Forecast Sports Outcomes under Efficient Market Hypothesis: Theoretical and Experimental Analysis of Odds-Only and Generalised Linear Models
Goto, Kaito, Takeishi, Naoya, Yairi, Takehisa
Converting betting odds into accurate outcome probabilities is a fundamental challenge in order to use betting odds as a benchmark for sports forecasting and market efficiency analysis. In this study, we propose two methods to overcome the limitations of existing conversion methods. Firstly, we propose an odds-only method to convert betting odds to probabilities without using historical data for model fitting.
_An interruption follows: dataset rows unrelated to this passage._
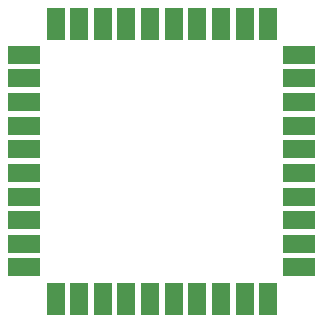
<source format=gtp>
%TF.GenerationSoftware,KiCad,Pcbnew,(6.0.5)*%
%TF.CreationDate,2022-06-03T16:12:07-04:00*%
%TF.ProjectId,Rabid,52616269-642e-46b6-9963-61645f706362,rev?*%
%TF.SameCoordinates,Original*%
%TF.FileFunction,Paste,Top*%
%TF.FilePolarity,Positive*%
%FSLAX46Y46*%
G04 Gerber Fmt 4.6, Leading zero omitted, Abs format (unit mm)*
G04 Created by KiCad (PCBNEW (6.0.5)) date 2022-06-03 16:12:07*
%MOMM*%
%LPD*%
G01*
G04 APERTURE LIST*
%ADD10R,2.800000X1.500000*%
%ADD11R,1.500000X2.800000*%
G04 APERTURE END LIST*
D10*
%TO.C,U1*%
X320455000Y-153560000D03*
X320455000Y-155560000D03*
X320455000Y-157560000D03*
X320455000Y-159560000D03*
X320455000Y-161560000D03*
X320455000Y-163560000D03*
X320455000Y-165560000D03*
X320455000Y-167560000D03*
X320455000Y-169560000D03*
X320455000Y-171560000D03*
D11*
X323105000Y-174210000D03*
X325105000Y-174210000D03*
X327105000Y-174210000D03*
X329105000Y-174210000D03*
X331105000Y-174210000D03*
X333105000Y-174210000D03*
X335105000Y-174210000D03*
X337105000Y-174210000D03*
X339105000Y-174210000D03*
X341105000Y-174210000D03*
D10*
X343755000Y-171560000D03*
X343755000Y-169560000D03*
X343755000Y-167560000D03*
X343755000Y-165560000D03*
X343755000Y-163560000D03*
X343755000Y-161560000D03*
X343755000Y-159560000D03*
X343755000Y-157560000D03*
X343755000Y-155560000D03*
X343755000Y-153560000D03*
D11*
X341105000Y-150910000D03*
X339105000Y-150910000D03*
X337105000Y-150910000D03*
X335105000Y-150910000D03*
X333105000Y-150910000D03*
X331105000Y-150910000D03*
X329105000Y-150910000D03*
X327105000Y-150910000D03*
X325105000Y-150910000D03*
X323105000Y-150910000D03*
%TD*%
M02*

</source>
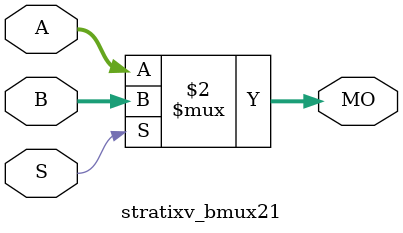
<source format=v>
module stratixv_bmux21 (MO, A, B, S);
   input [15:0] A, B;
   input 	S;
   output [15:0] MO; 
   assign MO = (S == 1) ? B : A; 
endmodule
</source>
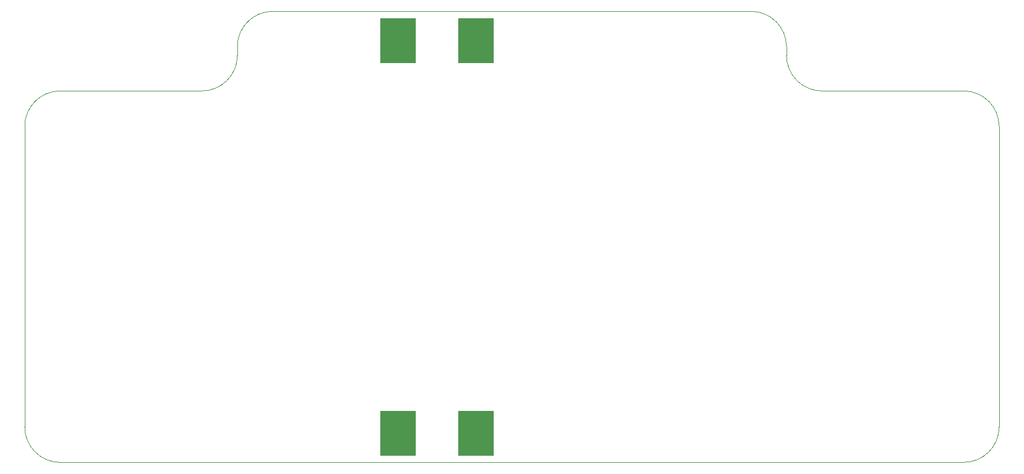
<source format=gbr>
%TF.GenerationSoftware,KiCad,Pcbnew,7.0.10-7.0.10~ubuntu22.04.1*%
%TF.CreationDate,2024-02-12T13:51:06-05:00*%
%TF.ProjectId,sprig_console,73707269-675f-4636-9f6e-736f6c652e6b,rev?*%
%TF.SameCoordinates,Original*%
%TF.FileFunction,Paste,Bot*%
%TF.FilePolarity,Positive*%
%FSLAX46Y46*%
G04 Gerber Fmt 4.6, Leading zero omitted, Abs format (unit mm)*
G04 Created by KiCad (PCBNEW 7.0.10-7.0.10~ubuntu22.04.1) date 2024-02-12 13:51:06*
%MOMM*%
%LPD*%
G01*
G04 APERTURE LIST*
%ADD10R,5.100000X6.400000*%
%TA.AperFunction,Profile*%
%ADD11C,0.100000*%
%TD*%
G04 APERTURE END LIST*
D10*
%TO.C,J1*%
X147244000Y-120269000D03*
X147244000Y-63881000D03*
X136068000Y-63881000D03*
X136068000Y-120269000D03*
%TD*%
D11*
X196850002Y-71120002D02*
X217170000Y-71120000D01*
X118110000Y-59690000D02*
X152400000Y-59690000D01*
X186690000Y-59690000D02*
X152400000Y-59690000D01*
X82550000Y-119380000D02*
G75*
G03*
X87630000Y-124460000I5080000J0D01*
G01*
X87630000Y-71120000D02*
X107950002Y-71120002D01*
X152400000Y-124460000D02*
X217170000Y-124460000D01*
X222250000Y-119380000D02*
X222250000Y-76200000D01*
X191770000Y-64770000D02*
X191770002Y-66040002D01*
X217170000Y-124460000D02*
G75*
G03*
X222250000Y-119380000I0J5080000D01*
G01*
X113030000Y-64770000D02*
X113030002Y-66040002D01*
X107950002Y-71120002D02*
G75*
G03*
X113030002Y-66040002I-2J5080002D01*
G01*
X191770000Y-64770000D02*
G75*
G03*
X186690000Y-59690000I-5080000J0D01*
G01*
X191769998Y-66040002D02*
G75*
G03*
X196850002Y-71120002I5080002J2D01*
G01*
X222250000Y-76200000D02*
G75*
G03*
X217170000Y-71120000I-5080000J0D01*
G01*
X82550000Y-76200000D02*
X82550000Y-119380000D01*
X87630000Y-71120000D02*
G75*
G03*
X82550000Y-76200000I0J-5080000D01*
G01*
X118110000Y-59690000D02*
G75*
G03*
X113030000Y-64770000I0J-5080000D01*
G01*
X152400000Y-124460000D02*
X87630000Y-124460000D01*
M02*

</source>
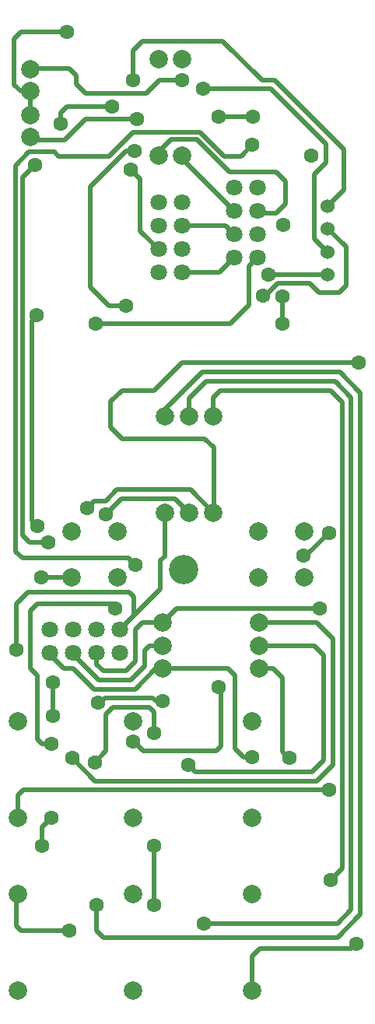
<source format=gbr>
G04 DesignSpark PCB Gerber Version 9.0 Build 5138 *
%FSLAX35Y35*%
%MOMM*%
%ADD15C,0.50000*%
%ADD18C,1.52400*%
%ADD17C,1.60000*%
%ADD137C,1.80000*%
%ADD19C,2.00000*%
%ADD129C,3.20000*%
X0Y0D02*
D02*
D15*
X172740Y4117740D02*
Y4617740D01*
X297740Y4742740*
X1397740*
X1447740Y4692740*
Y4492740*
X1449740Y4490740*
X190240Y2288240D02*
Y2535240D01*
X247740Y2592740*
X3572740*
X322740Y9697740D02*
X352740Y9667740D01*
X697740*
X922740Y9892740*
X1122740*
X1480240*
X322740Y9937740D02*
Y10197740D01*
X217740*
X147740Y10267740*
Y10767740*
X222740Y10842740*
X722740*
X322740Y10437740D02*
X327740Y10442740D01*
X747740*
X822740Y10367740*
Y10272740*
X922740Y10172740*
X1587740*
X1732740Y10317740*
X1972740*
X392740Y7760240D02*
X337740Y7705240D01*
Y5527740*
X397740Y5467740*
X447740Y1990240D02*
Y2192740D01*
X547740Y2292740*
X515240Y5290240D02*
X315240D01*
X240240Y5365240*
Y9257740*
X375240Y9392740*
Y9395240*
X535740Y4084740D02*
Y4069740D01*
X690240Y3915240*
X790240*
X1015240Y3690240*
X1465240*
X1690240Y3915240*
X1763240*
X547740Y3092740D02*
X447740D01*
X397740Y3142740*
Y3842740*
X322740Y3917740*
Y4542740*
X397740Y4617740*
X1247740*
Y4567740*
X565240Y3402740D02*
Y3767740D01*
X652740Y9847740D02*
Y9960240D01*
X722740Y10030240*
X1212740*
X747740Y1067740D02*
X222740D01*
X172740Y1117740*
Y1445740*
X190240Y1463240*
X773240Y4903740D02*
X439740D01*
X789740Y4084740D02*
Y4065740D01*
X1065240Y3790240*
X1415240*
X1565240Y3940240*
Y4115240*
X1615240Y4165240*
X1763240*
X940240Y5665240D02*
X1015240Y5740240D01*
X1140240*
X1265240Y5865240*
X2063240*
X2315240Y5613240*
X1031240Y7665240D02*
X2500240D01*
X2705240Y7870240*
Y8295240*
X2795740Y8385740*
X1043740Y4084740D02*
Y3961740D01*
X1115240Y3890240*
X1365240*
X1465240Y3990240*
Y4340240*
X1540240Y4415240*
X1763240*
X1140240Y5590240D02*
X1315240Y5765240D01*
X1900740*
X2052740Y5613240*
X1367740Y7862740D02*
X1177740D01*
X977740Y8062740*
Y9155240*
X1367740Y9545240*
X1460240*
X1412740Y9347740D02*
X1520240Y9240240D01*
Y8676240*
X1719240Y8477240*
X1437740Y10320240D02*
Y10642740D01*
X1540240Y10745240*
X2415240*
X2842740Y10317740*
X2977740*
X3732740Y9562740*
Y9120240*
X3560240Y8947740*
X1440240Y3117740D02*
X1447740D01*
X1547740Y3017740*
X2347740*
X2397740Y3067740*
Y3692740*
X2372740Y3717740*
X1449740Y4490740D02*
X1299240Y4340240D01*
X1672740Y1342740D02*
Y1990240D01*
Y3217740D02*
Y3442740D01*
X1622740Y3492740*
X1222740*
X1147740Y3417740*
Y3017740*
X1022740Y2892740*
X1722740Y9498240D02*
Y9542740D01*
X1852740Y9672740*
X2132740*
X2487740Y9317740*
X2997740*
X3097740Y9217740*
Y8967740*
X2997740Y8867740*
X2821740*
X2795740Y8893740*
X1762740Y3557740D02*
X1692740D01*
X1655240Y3595240*
X1132740*
X1082740Y3545240*
X1062740*
X1790240Y5613240D02*
Y5140240D01*
X1740240Y5090240*
Y4781240*
X1449740Y4490740*
X1790240Y6663240D02*
Y6740240D01*
X2190240Y7140240*
X3690240*
X3915240Y6915240*
Y1240240*
X3665240Y990240*
X1115240*
X1040240Y1065240*
Y1340240*
X1972740Y9498240D02*
Y9462740D01*
X2541740Y8893740*
X1973240Y8223240D02*
X2379240D01*
X2541740Y8385740*
X1973240Y8731240D02*
X2450240D01*
X2541740Y8639740*
X2052740Y6663240D02*
Y6852740D01*
X2240240Y7040240*
X3640240*
X3815240Y6865240*
Y1290240*
X3665240Y1140240*
X2215240*
X2202740Y10225240D02*
X2935240D01*
X3540240Y9620240*
Y9420240*
X3412740Y9292740*
Y8590240*
X3560240Y8442740*
X2315240Y6663240D02*
Y6865240D01*
X2390240Y6940240*
X3590240*
X3715240Y6815240*
Y1740240*
X3590240Y1615240*
X2740240Y413240D02*
Y785240D01*
X2822740Y867740*
X3822740*
X3872740Y917740*
X2740240Y2949740D02*
X2640740D01*
X2547740Y3042740*
Y3842740*
X2472740Y3917740*
X1765740*
X1763240Y3915240*
X2740240Y9615240D02*
X2615240Y9490240D01*
X2432740*
X2170240Y9752740*
X1437740*
X1175240Y9490240*
X627740*
X582740Y9535240*
X305240*
X160240Y9390240*
Y5190240*
X235240Y5115240*
X1390240*
X1465240Y5040240*
X2747740Y9917740D02*
X2372740D01*
X2813240Y3915240D02*
X2965240D01*
X3065240Y3815240*
Y3015240*
X3140240Y2940240*
X2813240Y4165240D02*
X3415240D01*
X3515240Y4065240*
Y2915240*
X3390240Y2790240*
X2115240*
X2040240Y2865240*
X2813240Y4415240D02*
X3440240D01*
X3615240Y4240240*
Y2865240*
X3440240Y2690240*
X1027240*
X777240Y2940240*
X2852740Y7972740D02*
X2880240D01*
X3015240Y8107740*
X3365240*
X3467740Y8005240*
X3682740*
X3757740Y8080240*
Y8505240*
X3560240Y8702740*
X3063240Y7665240D02*
Y7965240D01*
X3297740Y5142740D02*
X3322740D01*
X3572740Y5392740*
X3472740Y4567740D02*
X1915740D01*
X1763240Y4415240*
X3560240Y8202740D02*
X2912740D01*
X3897740Y7242740D02*
X1972740D01*
X1947740Y7217740*
X1672740Y6942740*
X1322740*
X1197740Y6817740*
Y6542740*
X1322740Y6417740*
X2222740*
X2322740Y6317740*
Y5620740*
X2315240Y5613240*
D02*
D17*
X172740Y4117740D03*
X375240Y9395240D03*
X392740Y7760240D03*
X397740Y5467740D03*
X439740Y4903740D03*
X447740Y1990240D03*
X515240Y5290240D03*
X547740Y2292740D03*
Y3092740D03*
X565240Y3402740D03*
Y3767740D03*
X652740Y9847740D03*
X722740Y10842740D03*
X747740Y1067740D03*
X777240Y2940240D03*
X940240Y5665240D03*
X1022740Y2892740D03*
X1031240Y7665240D03*
X1040240Y1340240D03*
X1062740Y3545240D03*
X1140240Y5590240D03*
X1212740Y10030240D03*
X1247740Y4567740D03*
X1367740Y7862740D03*
X1412740Y9347740D03*
X1437740Y10320240D03*
X1440240Y3117740D03*
X1460240Y9545240D03*
X1465240Y5040240D03*
X1480240Y9892740D03*
X1672740Y1342740D03*
Y1990240D03*
Y3217740D03*
X1762740Y3557740D03*
X1972740Y10317740D03*
X2040240Y2865240D03*
X2202740Y10225240D03*
X2215240Y1140240D03*
X2372740Y3717740D03*
Y9917740D03*
X2740240Y2949740D03*
Y9615240D03*
X2747740Y9917740D03*
X2852740Y7972740D03*
X2912740Y8202740D03*
X3063240Y7665240D03*
Y7965240D03*
X3077740Y8742740D03*
X3140240Y2940240D03*
X3297740Y5142740D03*
X3382740Y9497740D03*
X3472740Y4567740D03*
X3572740Y2592740D03*
Y5392740D03*
X3590240Y1615240D03*
X3872740Y917740D03*
X3897740Y7242740D03*
D02*
D18*
X3560240Y8202740D03*
Y8442740D03*
Y8702740D03*
Y8947740D03*
D02*
D19*
X190240Y413240D03*
Y1463240D03*
Y2288240D03*
Y3338240D03*
X322740Y9697740D03*
Y9937740D03*
Y10197740D03*
Y10437740D03*
X773240Y4903740D03*
Y5403740D03*
X1273240Y4903740D03*
Y5403740D03*
X1440240Y413240D03*
Y1463240D03*
Y2288240D03*
Y3338240D03*
X1722740Y9498240D03*
Y10548240D03*
X1763240Y3915240D03*
Y4165240D03*
Y4415240D03*
X1790240Y5613240D03*
Y6663240D03*
X1972740Y9498240D03*
Y10548240D03*
X2052740Y5613240D03*
Y6663240D03*
X2315240Y5613240D03*
Y6663240D03*
X2740240Y413240D03*
Y1463240D03*
Y2288240D03*
Y3338240D03*
X2805240Y4903740D03*
Y5403740D03*
X2813240Y3915240D03*
Y4165240D03*
Y4415240D03*
X3305240Y4903740D03*
Y5403740D03*
D02*
D129*
X1990240Y4990240D03*
D02*
D137*
X535740Y4084740D03*
Y4338740D03*
X789740Y4084740D03*
Y4338740D03*
X1043740Y4084740D03*
Y4338740D03*
X1297740Y4084740D03*
X1299240Y4340240D03*
X1717740Y8986740D03*
X1719240Y8223240D03*
Y8477240D03*
Y8731240D03*
X1973240Y8223240D03*
Y8477240D03*
Y8731240D03*
Y8985240D03*
X2540240Y9149240D03*
X2541740Y8385740D03*
Y8639740D03*
Y8893740D03*
X2795740Y8385740D03*
Y8639740D03*
Y8893740D03*
Y9147740D03*
X0Y0D02*
M02*

</source>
While existing odds-only methods, such as Multiplicative, Shin, and Power exist, they do not adjust for biases or relationships we found in our betting odds dataset, which consists of 90014 football matches across five different bookmakers. To overcome these limitations, our proposed Odds-Only-Equal-Profitability-Confidence (OO-EPC) method aligns with the bookmakers' pricing objectives of having equal confidence in profitability for each outcome. We provide empirical evidence from our betting odds dataset that, for the majority of bookmakers, our proposed OO-EPC method outperforms the existing odds-only methods. Beyond controlled experiments, we applied the OO-EPC method under real-world uncertainty by using it for six iterations of an annual basketball outcome forecasting competition. Secondly, we propose a generalised linear model that utilises historical data for model fitting and then converts betting odds to probabilities. Existing generalised linear models attempt to capture relationships that the Efficient Market Hypothesis already captures. To overcome this shortcoming, our proposed Favourite-Longshot-Bias-Adjusted Generalised Linear Model (FL-GLM) fits just one parameter to capture the favourite-longshot bias, providing a more interpretable alternative. We provide empirical evidence from historical football matches where, for all bookmakers, our proposed FL-GLM outperforms the existing multinomial and logistic generalised linear models.